The Legislature has set up a detailed statutory scheme for regulating solicitation of funds from the public in article 10-A of the Social Welfare Law, which covers all organizations whether they be incorporated or not. It could very well have tied this in with section 11 of the Membership Corporations Law which now provides for special prior consents from a variety of State agencies for numerous activities which are affected with a public interest, if it deemed "solicitaton of funds" by this type of organization required this kind of approach. That it did not is indicative of the fact that it considered article 10-A plus the numerous criminal statutes dealing with larceny, embezzlement, etc., adequate protection for the public and sufficient to cope with a situation where the recipient of collected funds is charged with misapplication of those funds. In other words, the Legislature in its recent review of this problem (art. 10-A was enacted by L. 1954, ch. 418) had for consideration whether to deal with solicitation of funds before it starts or to let it go forward and regulate it. It chose the latter course.
In passing it may be noted that the plaintiff is registered with the State Department of Social Welfare and has complied with the provisions of article 10-A.

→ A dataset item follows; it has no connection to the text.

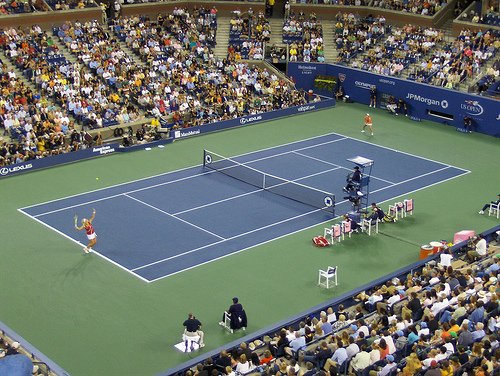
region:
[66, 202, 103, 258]
a tennis player getting ready to hit the ball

It would be most unwise to attempt to deal with the alleged misappropriation of funds by creating a new restriction on the right to collect them, especially when we consider that an unincorporated association organized for exactly the same purpose as this incorporated association, could solicit funds without any such limitation.
Even assuming that defendant's stand is ethically justified, and I am not holding that it is, we cannot make bad law to deal with one situation, to the consternation and embarrassment of many worthy charitable corporations which have been relying on the law as it is.
Therefore summary judgment is granted in favor of the plaintiff, but without costs, in this action as well as in the other 12 actions all of which involve the same issues.